_Dataset records_.
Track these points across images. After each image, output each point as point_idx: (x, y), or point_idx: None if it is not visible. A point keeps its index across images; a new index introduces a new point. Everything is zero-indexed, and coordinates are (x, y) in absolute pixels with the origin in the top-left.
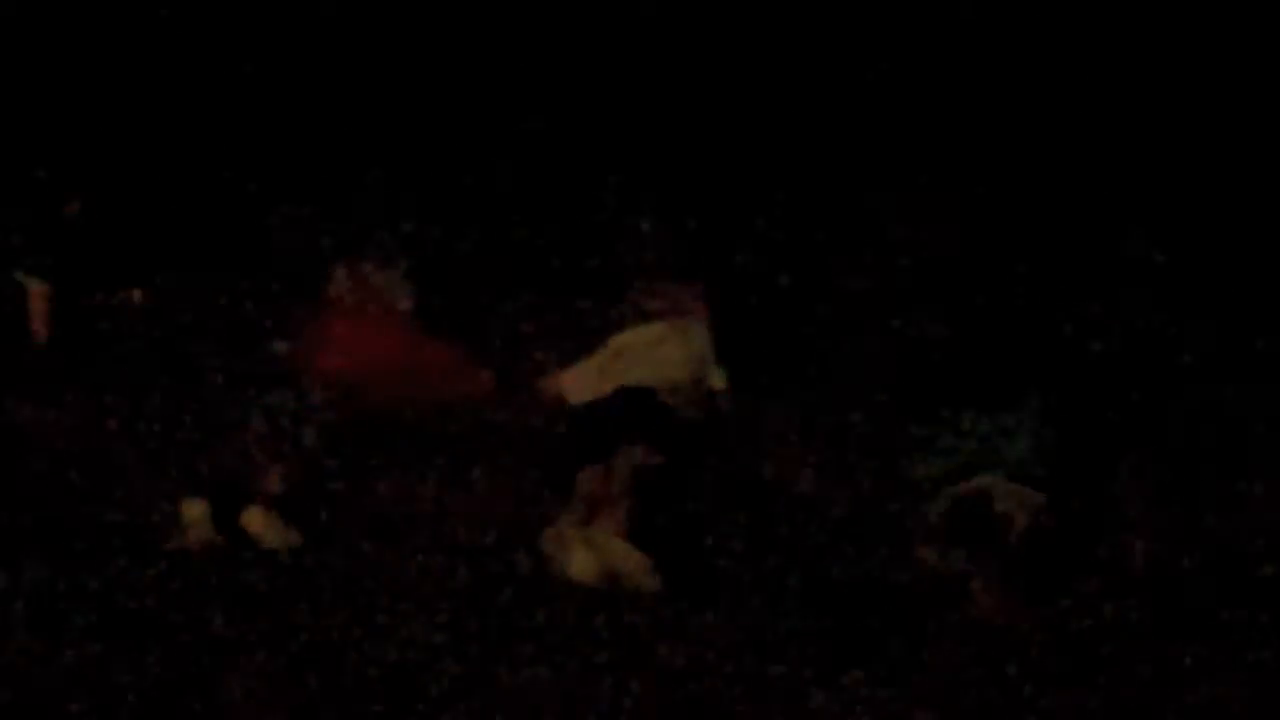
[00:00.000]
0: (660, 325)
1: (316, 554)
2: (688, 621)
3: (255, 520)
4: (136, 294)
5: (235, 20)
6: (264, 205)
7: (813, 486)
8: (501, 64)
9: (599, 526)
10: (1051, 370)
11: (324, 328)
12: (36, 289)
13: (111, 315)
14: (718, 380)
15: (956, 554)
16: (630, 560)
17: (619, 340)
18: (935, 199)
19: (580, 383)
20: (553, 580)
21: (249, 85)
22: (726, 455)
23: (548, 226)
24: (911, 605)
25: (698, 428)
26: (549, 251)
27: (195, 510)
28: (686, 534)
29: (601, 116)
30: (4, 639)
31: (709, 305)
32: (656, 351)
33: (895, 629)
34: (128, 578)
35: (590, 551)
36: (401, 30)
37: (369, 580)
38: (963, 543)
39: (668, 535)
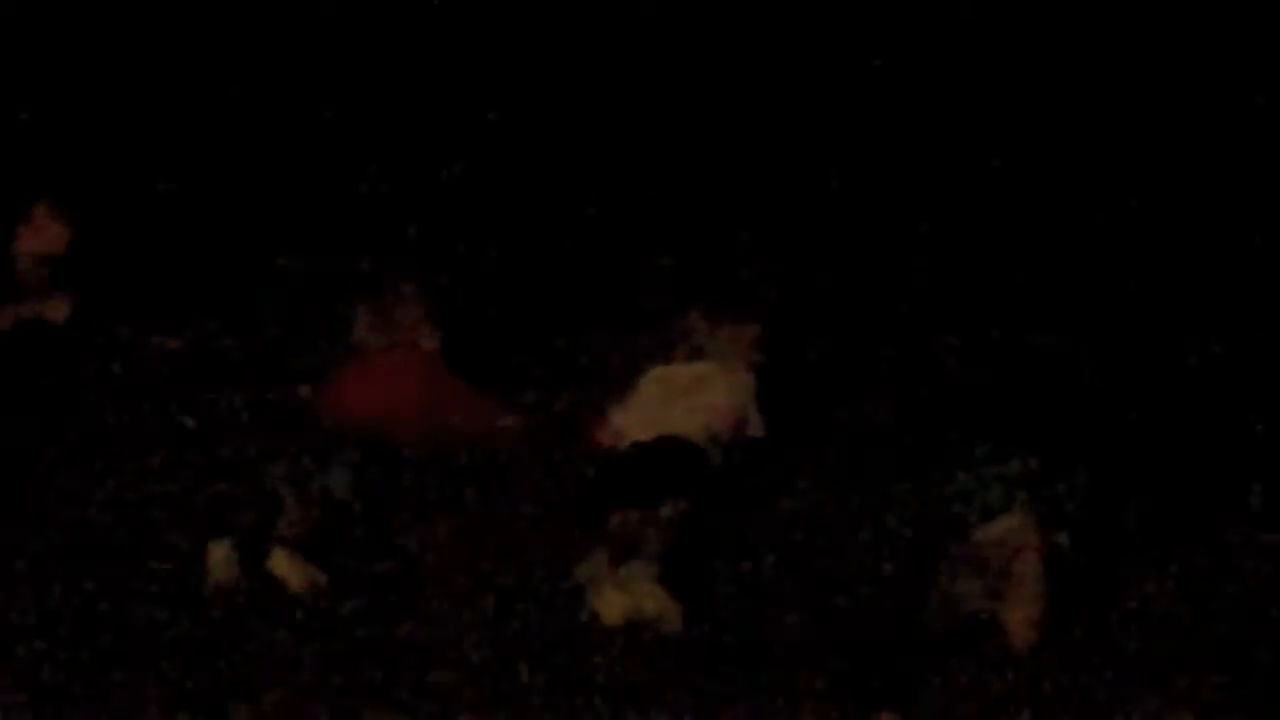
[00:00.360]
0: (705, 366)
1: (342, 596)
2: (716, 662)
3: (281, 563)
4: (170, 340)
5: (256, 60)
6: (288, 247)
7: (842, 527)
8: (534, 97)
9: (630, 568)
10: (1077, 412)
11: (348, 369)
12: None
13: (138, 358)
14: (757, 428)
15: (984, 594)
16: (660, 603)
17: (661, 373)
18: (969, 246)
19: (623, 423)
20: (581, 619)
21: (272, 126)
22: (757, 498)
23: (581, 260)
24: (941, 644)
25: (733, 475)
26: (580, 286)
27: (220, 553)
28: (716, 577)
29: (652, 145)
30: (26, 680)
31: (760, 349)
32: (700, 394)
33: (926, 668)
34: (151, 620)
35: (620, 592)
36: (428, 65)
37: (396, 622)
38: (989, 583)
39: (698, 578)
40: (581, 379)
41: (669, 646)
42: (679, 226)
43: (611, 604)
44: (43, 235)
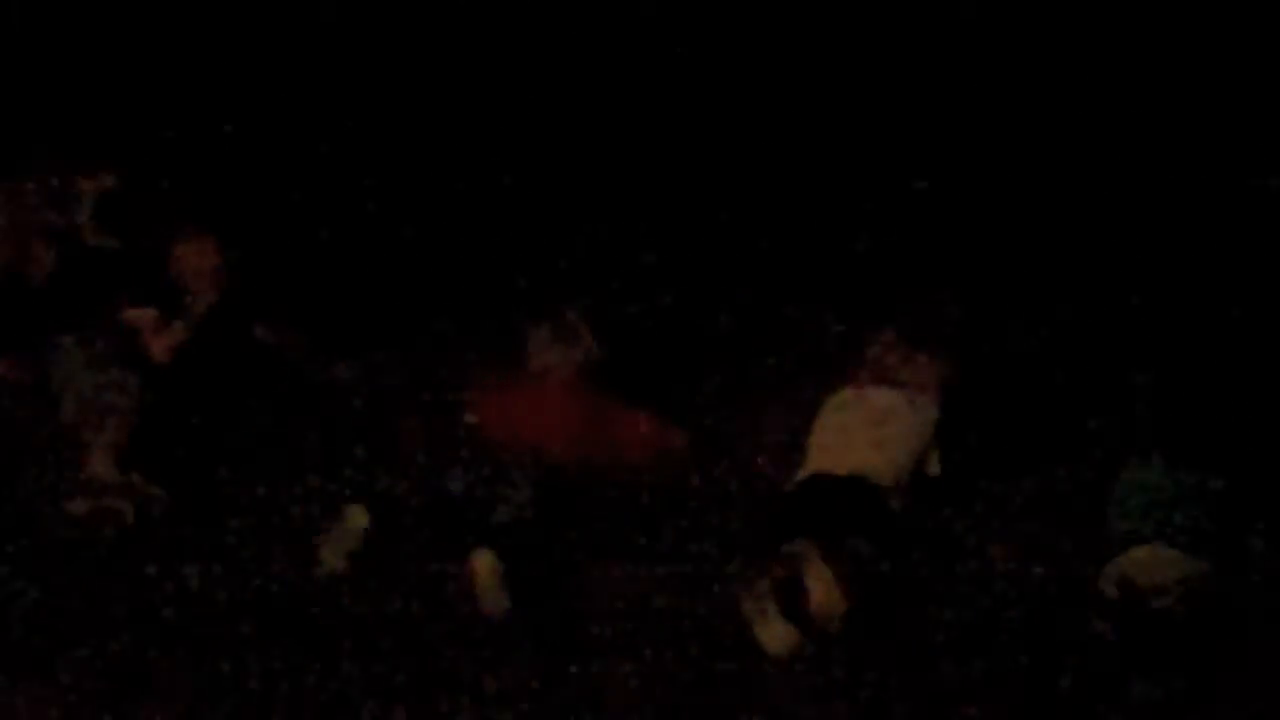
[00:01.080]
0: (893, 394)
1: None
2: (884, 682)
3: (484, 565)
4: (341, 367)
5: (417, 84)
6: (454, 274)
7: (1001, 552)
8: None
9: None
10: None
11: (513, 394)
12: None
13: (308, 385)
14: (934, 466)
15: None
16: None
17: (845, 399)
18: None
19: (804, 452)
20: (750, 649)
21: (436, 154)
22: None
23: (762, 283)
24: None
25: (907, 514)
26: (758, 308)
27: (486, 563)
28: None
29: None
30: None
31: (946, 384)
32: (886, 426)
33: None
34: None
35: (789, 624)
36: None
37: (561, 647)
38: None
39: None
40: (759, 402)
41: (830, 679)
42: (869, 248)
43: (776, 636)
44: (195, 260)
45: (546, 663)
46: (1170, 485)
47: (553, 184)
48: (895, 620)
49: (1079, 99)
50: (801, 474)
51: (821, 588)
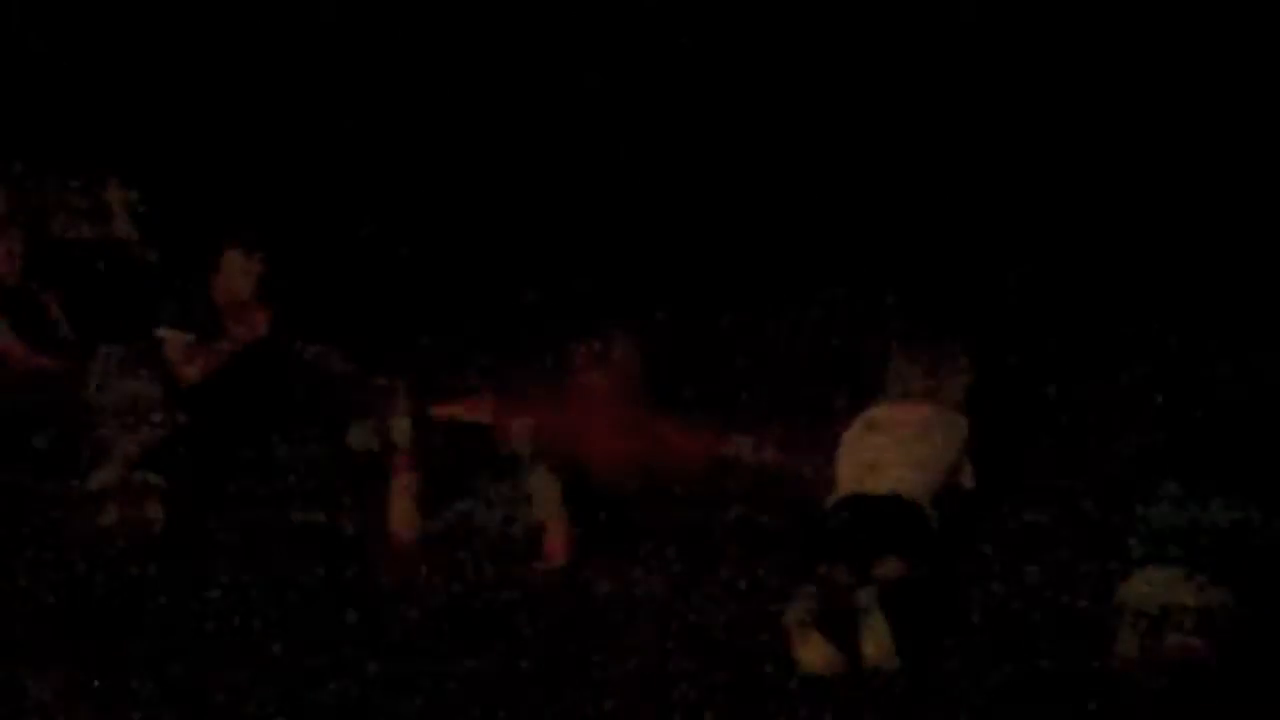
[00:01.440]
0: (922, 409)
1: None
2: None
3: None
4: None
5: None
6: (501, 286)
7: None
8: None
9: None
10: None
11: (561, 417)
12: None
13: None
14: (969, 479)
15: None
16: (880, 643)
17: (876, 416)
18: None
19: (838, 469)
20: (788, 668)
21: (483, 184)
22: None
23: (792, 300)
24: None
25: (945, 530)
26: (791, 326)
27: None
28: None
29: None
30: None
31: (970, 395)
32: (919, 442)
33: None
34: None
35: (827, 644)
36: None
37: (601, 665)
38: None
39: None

_Task to complete_.
Set the data above down again exactly as given, with no pictures.

_Response to the task_.
Track these points across images. After each image, output each point as point_idx: (x, y), or point_idx: None if it is not visible. A point keeps its index across images; a new index introduces a new point. Everything is zero-indexed, and coordinates are (x, y) in absolute pixels with the origin in the top-left.
[00:00.000]
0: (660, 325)
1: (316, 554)
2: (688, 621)
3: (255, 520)
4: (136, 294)
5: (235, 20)
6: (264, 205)
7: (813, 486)
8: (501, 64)
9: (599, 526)
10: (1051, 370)
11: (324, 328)
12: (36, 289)
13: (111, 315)
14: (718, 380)
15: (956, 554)
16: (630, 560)
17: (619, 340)
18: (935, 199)
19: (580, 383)
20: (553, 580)
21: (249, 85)
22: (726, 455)
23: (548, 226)
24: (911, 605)
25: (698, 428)
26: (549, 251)
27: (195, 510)
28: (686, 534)
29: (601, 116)
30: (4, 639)
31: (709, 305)
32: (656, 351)
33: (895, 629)
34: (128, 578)
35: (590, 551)
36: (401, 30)
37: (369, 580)
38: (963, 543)
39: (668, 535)
[00:00.360]
0: (705, 366)
1: (342, 596)
2: (716, 662)
3: (281, 563)
4: (170, 340)
5: (256, 60)
6: (288, 247)
7: (842, 527)
8: (534, 97)
9: (630, 568)
10: (1077, 412)
11: (348, 369)
12: None
13: (138, 358)
14: (757, 428)
15: (984, 594)
16: (660, 603)
17: (661, 373)
18: (969, 246)
19: (623, 423)
20: (581, 619)
21: (272, 126)
22: (757, 498)
23: (581, 260)
24: (941, 644)
25: (733, 475)
26: (580, 286)
27: (220, 553)
28: (716, 577)
29: (652, 145)
30: (26, 680)
31: (760, 349)
32: (700, 394)
33: (926, 668)
34: (151, 620)
35: (620, 592)
36: (428, 65)
37: (396, 622)
38: (989, 583)
39: (698, 578)
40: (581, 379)
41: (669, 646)
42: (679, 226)
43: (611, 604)
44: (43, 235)
[00:01.080]
0: (893, 394)
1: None
2: (884, 682)
3: (484, 565)
4: (341, 367)
5: (417, 84)
6: (454, 274)
7: (1001, 552)
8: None
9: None
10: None
11: (513, 394)
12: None
13: (308, 385)
14: (934, 466)
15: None
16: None
17: (845, 399)
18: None
19: (804, 452)
20: (750, 649)
21: (436, 154)
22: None
23: (762, 283)
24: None
25: (907, 514)
26: (758, 308)
27: (486, 563)
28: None
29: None
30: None
31: (946, 384)
32: (886, 426)
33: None
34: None
35: (789, 624)
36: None
37: (561, 647)
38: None
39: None
40: (759, 402)
41: (830, 679)
42: (869, 248)
43: (776, 636)
44: (195, 260)
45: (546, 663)
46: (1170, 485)
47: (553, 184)
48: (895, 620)
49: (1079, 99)
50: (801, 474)
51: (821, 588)
[00:01.440]
0: (922, 409)
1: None
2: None
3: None
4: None
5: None
6: (501, 286)
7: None
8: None
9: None
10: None
11: (561, 417)
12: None
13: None
14: (969, 479)
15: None
16: (880, 643)
17: (876, 416)
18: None
19: (838, 469)
20: (788, 668)
21: (483, 184)
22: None
23: (792, 300)
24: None
25: (945, 530)
26: (791, 326)
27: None
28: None
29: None
30: None
31: (970, 395)
32: (919, 442)
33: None
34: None
35: (827, 644)
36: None
37: (601, 665)
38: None
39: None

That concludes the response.